**Try it:** Line by line, restate the material word for word, omitting any image.
^^^^
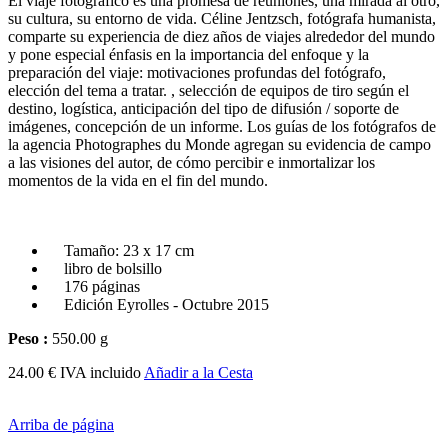
El viaje fotográfico es una promesa de reuniones, una mirada al otro,
su cultura, su entorno de vida.
Céline Jentzsch, fotógrafa humanista,
comparte su experiencia de diez años de viajes alrededor del mundo
y pone especial énfasis en la importancia del enfoque y la
preparación del viaje: motivaciones profundas del fotógrafo,
elección del tema a tratar.
, selección de equipos de tiro según el
destino, logística, anticipación del tipo de difusión / soporte de
imágenes, concepción de un informe.
Los guías de los fotógrafos de
la agencia Photographes du Monde agregan su evidencia de campo
a las visiones del autor, de cómo percibir e inmortalizar los
momentos de la vida en el fin del mundo.
Tamaño: 23 x 17 cm
libro de bolsillo
176 páginas
Edición Eyrolles - Octubre 2015
Peso :
550.00 g
24.00 € IVA incluido
Añadir a la Cesta
Arriba de página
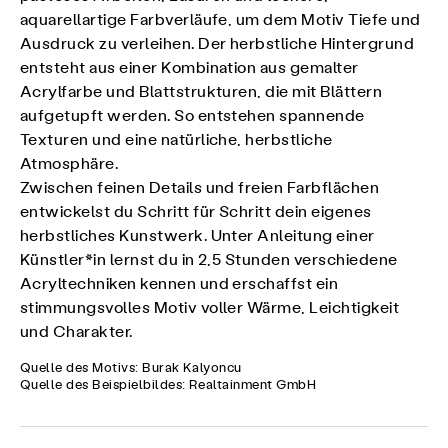
aquarellartige Farbverläufe, um dem Motiv Tiefe und
Ausdruck zu verleihen. Der herbstliche Hintergrund
entsteht aus einer Kombination aus gemalter
Acrylfarbe und Blattstrukturen, die mit Blättern
aufgetupft werden. So entstehen spannende
Texturen und eine natürliche, herbstliche
Atmosphäre.
Zwischen feinen Details und freien Farbflächen
entwickelst du Schritt für Schritt dein eigenes
herbstliches Kunstwerk. Unter Anleitung einer
Künstler*in lernst du in 2,5 Stunden verschiedene
Acryltechniken kennen und erschaffst ein
stimmungsvolles Motiv voller Wärme, Leichtigkeit
und Charakter.
Quelle des Motivs: Burak Kalyoncu
Quelle des Beispielbildes: Realtainment GmbH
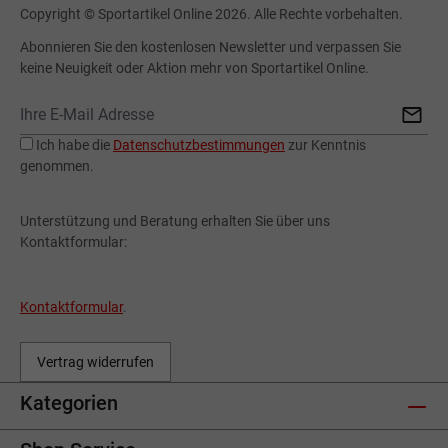
Copyright © Sportartikel Online 2026. Alle Rechte vorbehalten.
Abonnieren Sie den kostenlosen Newsletter und verpassen Sie
keine Neuigkeit oder Aktion mehr von Sportartikel Online.
Ich habe die
Datenschutzbestimmungen
zur Kenntnis
genommen.
Unterstützung und Beratung erhalten Sie über uns
Kontaktformular:
Kontaktformular
.
Vertrag widerrufen
Kategorien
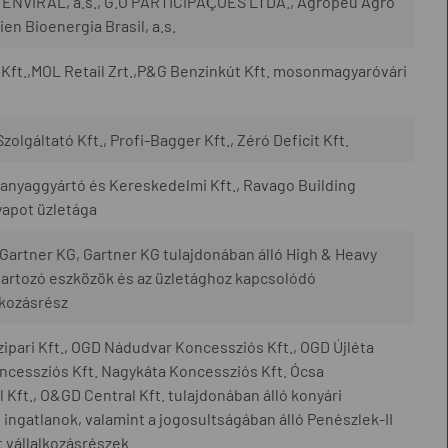
., ENVIRAL, a.s., G.O PARTICIPAÇÕES LTDA., Agropéu Agro
en Bioenergia Brasil, a.s.
Kft.,MOL Retail Zrt.,P&G Benzinkút Kft. mosonmagyaróvári
zolgáltató Kft., Profi-Bagger Kft., Zéró Deficit Kft.
yaggyártó és Kereskedelmi Kft., Ravago Building
yapot üzletága
artner KG, Gartner KG tulajdonában álló High & Heavy
artozó eszközök és az üzletághoz kapcsolódó
lkozásrész
ipari Kft., OGD Nádudvar Koncessziós Kft., OGD Újléta
cessziós Kft. Nagykáta Koncessziós Kft. Ócsa
Kft., O&GD Central Kft. tulajdonában álló konyári
ingatlanok, valamint a jogosultságában álló Penészlek-II
 vállalkozásrészek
^^^^
**Expected output:**
El viaje fotográfico es una promesa de reuniones, una mirada al otro,
su cultura, su entorno de vida.
Céline Jentzsch, fotógrafa humanista,
comparte su experiencia de diez años de viajes alrededor del mundo
y pone especial énfasis en la importancia del enfoque y la
preparación del viaje: motivaciones profundas del fotógrafo,
elección del tema a tratar.
, selección de equipos de tiro según el
destino, logística, anticipación del tipo de difusión / soporte de
imágenes, concepción de un informe.
Los guías de los fotógrafos de
la agencia Photographes du Monde agregan su evidencia de campo
a las visiones del autor, de cómo percibir e inmortalizar los
momentos de la vida en el fin del mundo.
Tamaño: 23 x 17 cm
libro de bolsillo
176 páginas
Edición Eyrolles - Octubre 2015
Peso :
550.00 g
24.00 € IVA incluido
Añadir a la Cesta
Arriba de página
aquarellartige Farbverläufe, um dem Motiv Tiefe und
Ausdruck zu verleihen. Der herbstliche Hintergrund
entsteht aus einer Kombination aus gemalter
Acrylfarbe und Blattstrukturen, die mit Blättern
aufgetupft werden. So entstehen spannende
Texturen und eine natürliche, herbstliche
Atmosphäre.
Zwischen feinen Details und freien Farbflächen
entwickelst du Schritt für Schritt dein eigenes
herbstliches Kunstwerk. Unter Anleitung einer
Künstler*in lernst du in 2,5 Stunden verschiedene
Acryltechniken kennen und erschaffst ein
stimmungsvolles Motiv voller Wärme, Leichtigkeit
und Charakter.
Quelle des Motivs: Burak Kalyoncu
Quelle des Beispielbildes: Realtainment GmbH
Copyright © Sportartikel Online 2026. Alle Rechte vorbehalten.
Abonnieren Sie den kostenlosen Newsletter und verpassen Sie
keine Neuigkeit oder Aktion mehr von Sportartikel Online.
Ich habe die
Datenschutzbestimmungen
zur Kenntnis
genommen.
Unterstützung und Beratung erhalten Sie über uns
Kontaktformular:
Kontaktformular
.
Vertrag widerrufen
Kategorien
., ENVIRAL, a.s., G.O PARTICIPAÇÕES LTDA., Agropéu Agro
en Bioenergia Brasil, a.s.
Kft.,MOL Retail Zrt.,P&G Benzinkút Kft. mosonmagyaróvári
zolgáltató Kft., Profi-Bagger Kft., Zéró Deficit Kft.
yaggyártó és Kereskedelmi Kft., Ravago Building
yapot üzletága
artner KG, Gartner KG tulajdonában álló High & Heavy
artozó eszközök és az üzletághoz kapcsolódó
lkozásrész
ipari Kft., OGD Nádudvar Koncessziós Kft., OGD Újléta
cessziós Kft. Nagykáta Koncessziós Kft. Ócsa
Kft., O&GD Central Kft. tulajdonában álló konyári
ingatlanok, valamint a jogosultságában álló Penészlek-II
 vállalkozásrészek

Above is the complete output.